Vance dit que les États-Unis utiliseront les moyens militaires, économiques et diplomatiques pour mettre fin au conflit iranien

JAKARTA - Le vice-président J.D Vance a déclaré que les États-Unis utiliseraient des moyens militaires, économiques et diplomatiques pour résoudre le conflit avec l’Iran.

Lors d'une interview sur Fox News mercredi, le vice-président Vance a mentionné deux facteurs comme obstacles aux négociations avec l'Iran : « Premièrement, les Iraniens sont des gens très difficiles à travailler avec. Deuxièmement, leur système est divisé. »

« Il y a des gens dans leur système qui veulent que la guerre prenne fin, mais il y a aussi des groupes extrémistes radicaux qui veulent que la guerre continue », a-t-il dit, citant Anadolu (6/8).

« Notre tâche est de naviguer dans cette situation et d’obtenir les meilleurs résultats pour les Américains et pour le président des États-Unis », a-t-il ajouté.

Le vice-président Vance a exprimé l'espoir d'un règlement du conflit, mais a reconnu que « le processus serait complexe et prendrait du temps - mais nous arriverons à notre objectif », ajoutant que le prix du pétrole « baisserait et resterait bas ».

« L’Iran ne possèdera jamais d’armes nucléaires, et les États-Unis seront dans une position plus forte », a-t-il expliqué.

« Cependant, nous déploierons tous les moyens dont nous disposons - militaires, économiques et diplomatiques - pour assurer la bonne solution de ce problème », a déclaré le vice-président Vance.

Cette déclaration a été faite dans le contexte de l'intensification des tensions autour du détroit d'Ormuz suite à la récente confrontation militaire entre les États-Unis et l'Iran.

Auparavant, le président américain Donald Trump avait exprimé son préférence pour un accord avec l’Iran plutôt que pour une action militaire, tout en prévenant que l’utilisation de la force reste une option si la diplomatie échoue.

La région du Moyen-Orient a connu une escalade suite à l'attaque américaine-israélienne contre la région iranienne le 28 février 2026, qui a été répliquée par une attaque contre la région israélienne et des cibles liées aux États-Unis dans les pays de la région.
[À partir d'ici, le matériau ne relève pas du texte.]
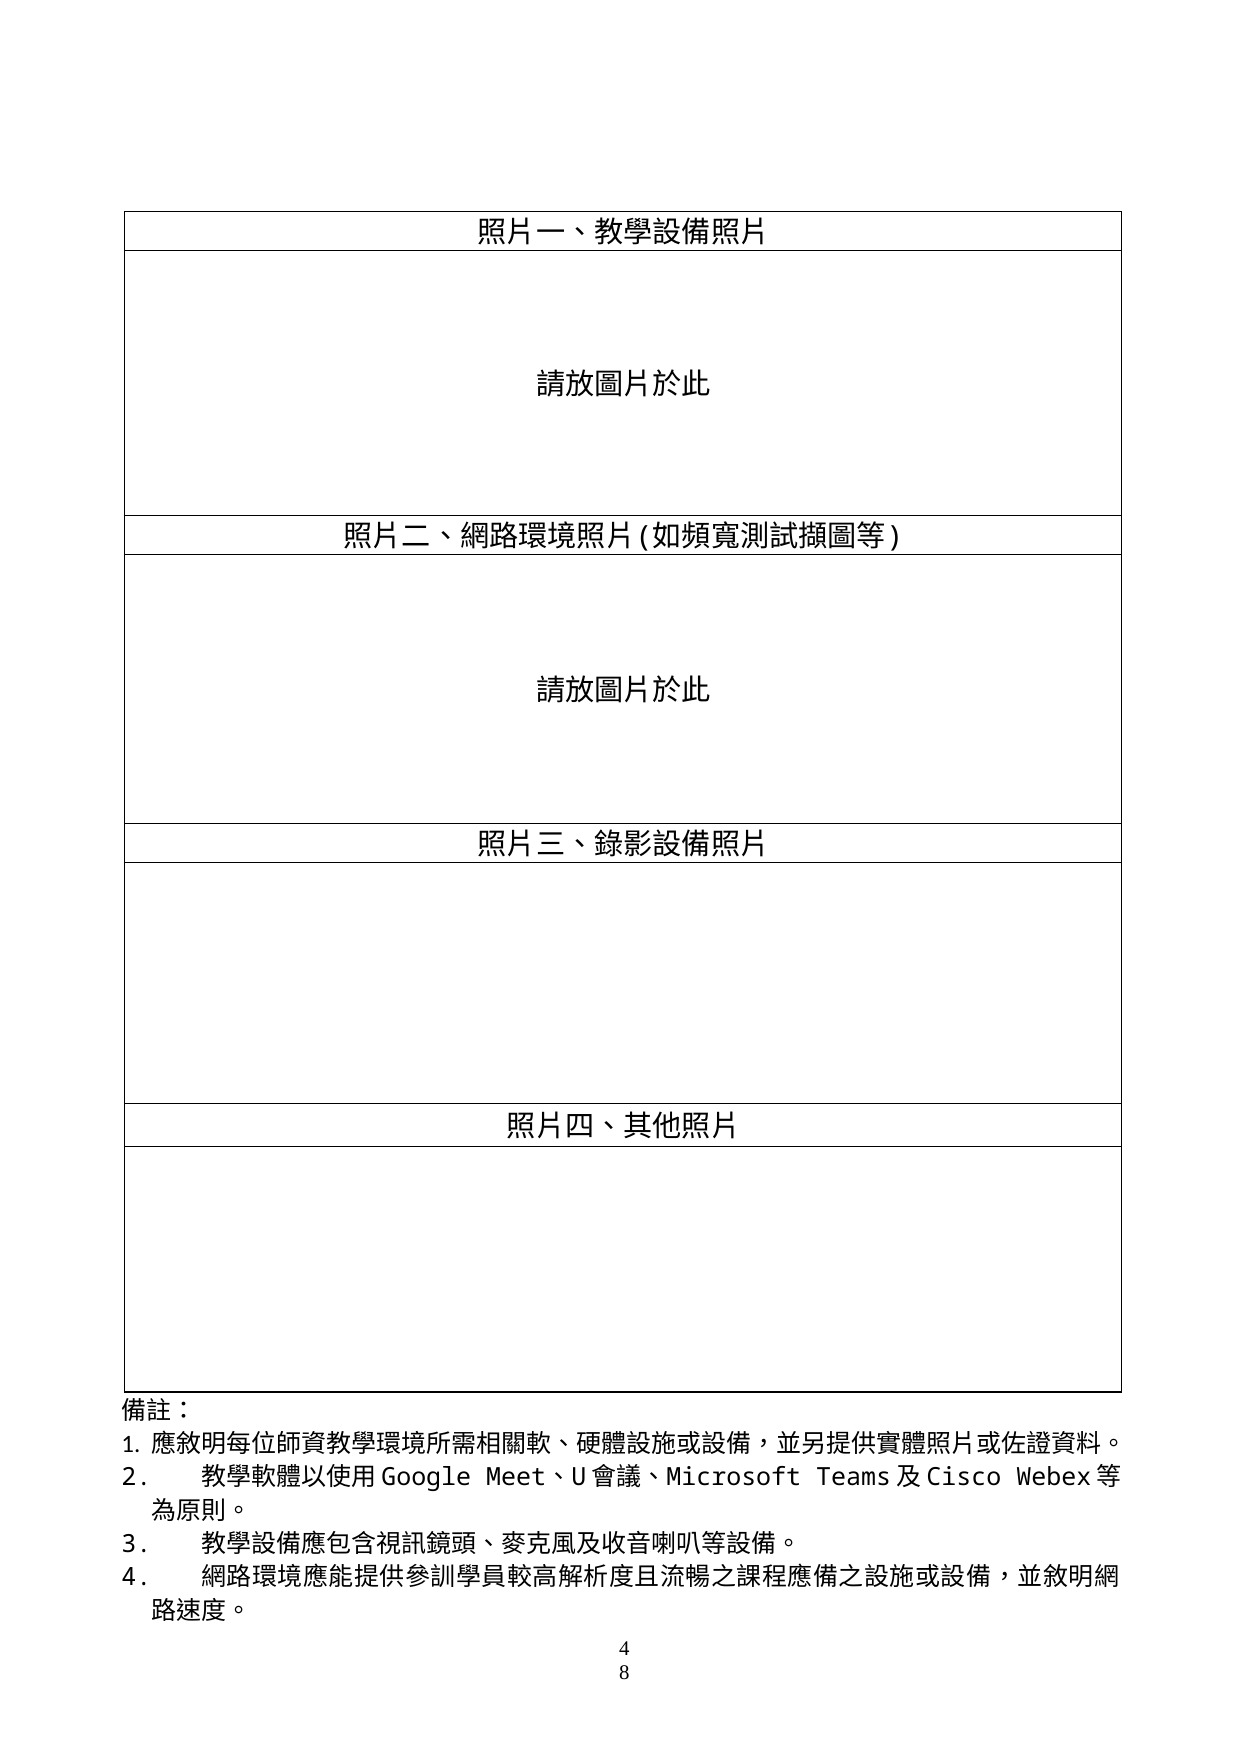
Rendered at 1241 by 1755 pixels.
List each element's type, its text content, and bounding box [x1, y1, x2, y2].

table_cell [125, 863, 1121, 1103]
table_cell [119, 1103, 124, 1146]
table_cell 照片三、錄影設備照片 [125, 824, 1121, 862]
table_cell [119, 554, 124, 823]
list 教學軟體以使用Google Meet、U會議、Microsoft Teams及Cisco Webex等為原則。 [121, 1459, 1121, 1526]
table_cell [119, 862, 124, 1103]
list 應敘明每位師資教學環境所需相關軟、硬體設施或設備，並另提供實體照片或佐證資料。 [121, 1426, 1121, 1459]
table_cell [119, 1146, 124, 1391]
text 備註： [121, 1392, 1121, 1426]
table_cell 照片四、其他照片 [125, 1104, 1121, 1146]
table_cell 照片二、網路環境照片(如頻寬測試擷圖等) [125, 516, 1121, 553]
table_cell [119, 823, 124, 862]
table_cell [119, 250, 124, 515]
table_header [119, 211, 124, 250]
table_cell 請放圖片於此 [125, 555, 1121, 823]
table_cell 請放圖片於此 [125, 251, 1121, 515]
list 網路環境應能提供參訓學員較高解析度且流暢之課程應備之設施或設備，並敘明網路速度。 [121, 1559, 1121, 1626]
table_cell [119, 515, 124, 553]
table_cell [125, 1147, 1121, 1391]
table_header 照片一、教學設備照片 [125, 212, 1121, 250]
list 教學設備應包含視訊鏡頭、麥克風及收音喇叭等設備。 [121, 1526, 1121, 1559]
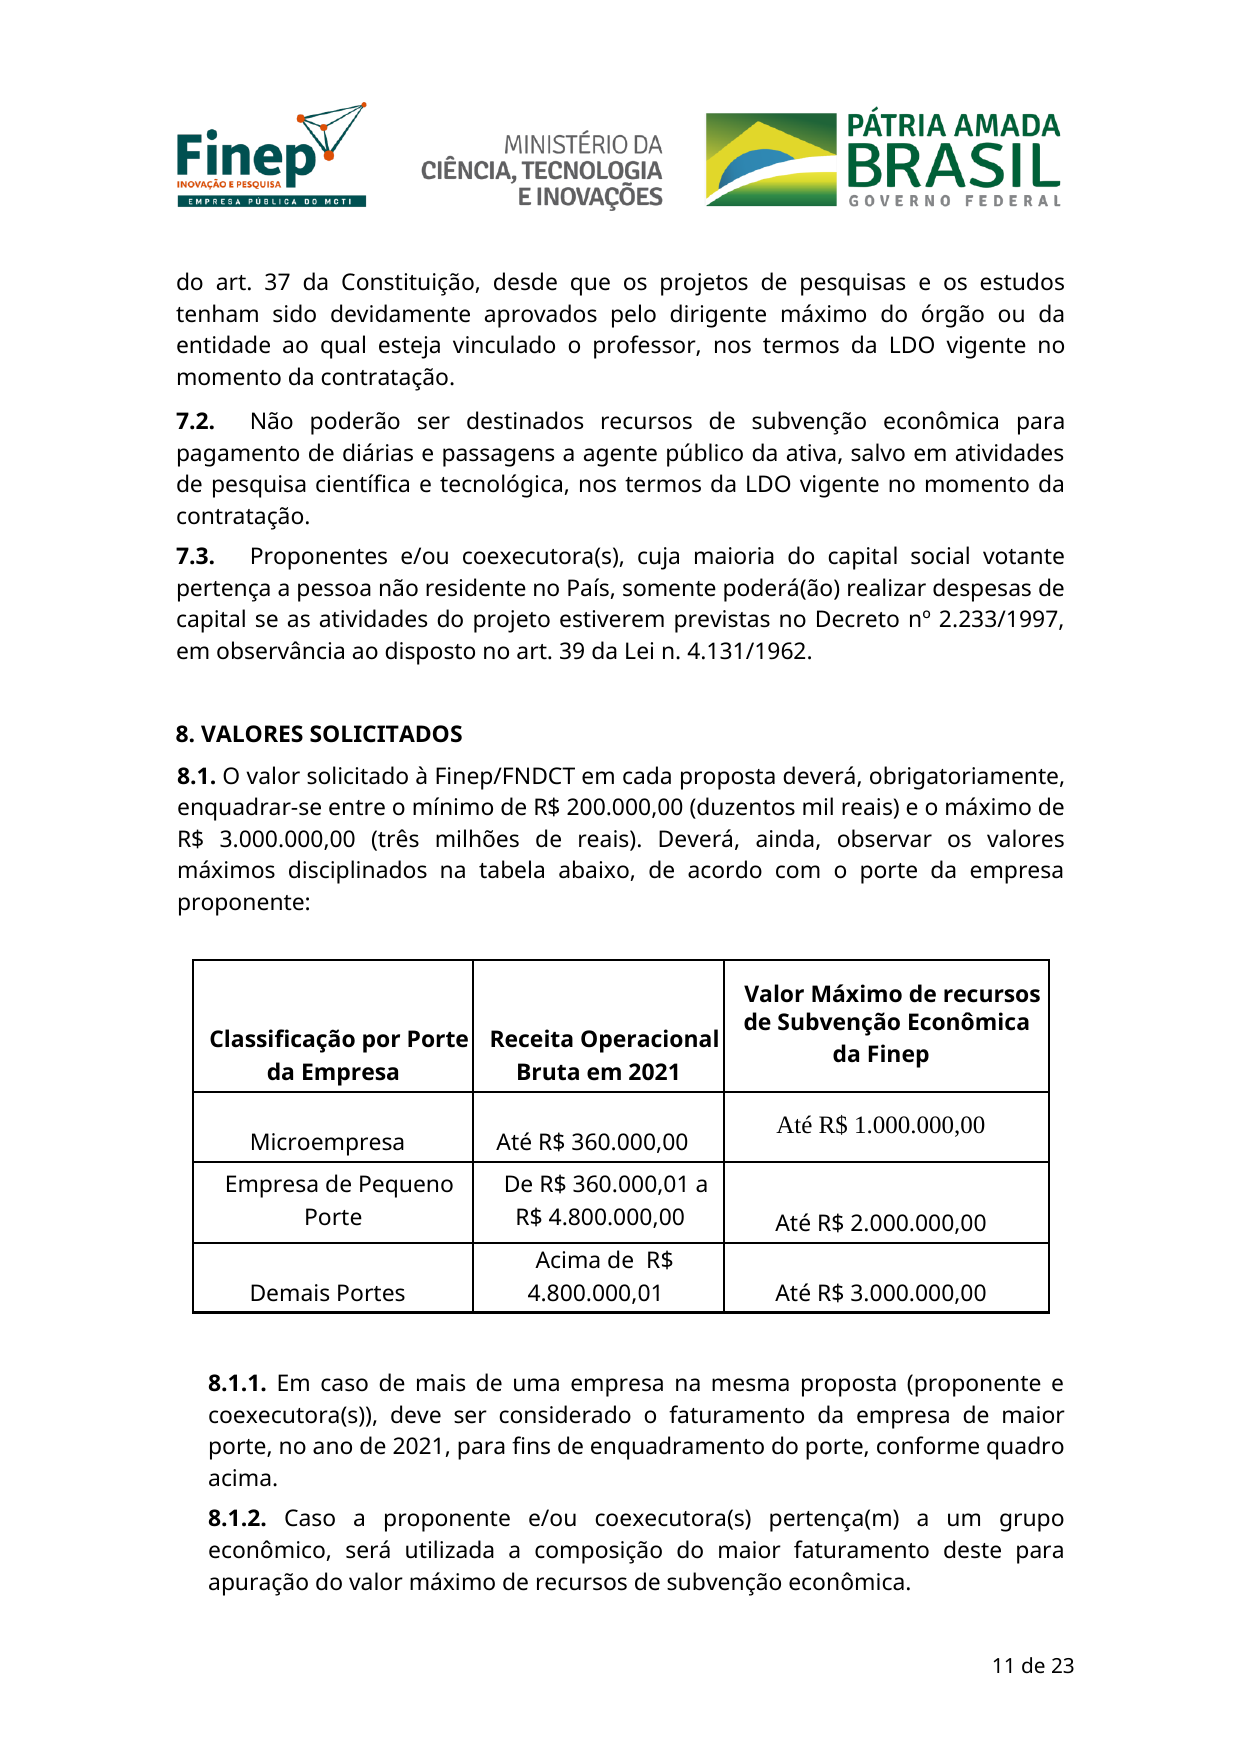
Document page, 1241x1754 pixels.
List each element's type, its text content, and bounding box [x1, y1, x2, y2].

Le 18 juin, Washington et Téhéran ont signé un accord-cadre et ont entamé des négociations en vue d'un accord final. Cependant, les discussions ont ensuite été interrompues en raison de divergences sur les garanties de sécurité et la liberté de navigation dans le détroit d'Ormuz.

Le mois dernier, les tensions ont de nouveau augmenté lorsque les États-Unis ont lancé une attaque dans la région iranienne, tandis que Téhéran a réagi en ciblant ce qu'ils ont appelé des installations et du matériel militaires américains dans plusieurs pays arabes, en particulier la Jordanie, Bahreïn et le Koweït.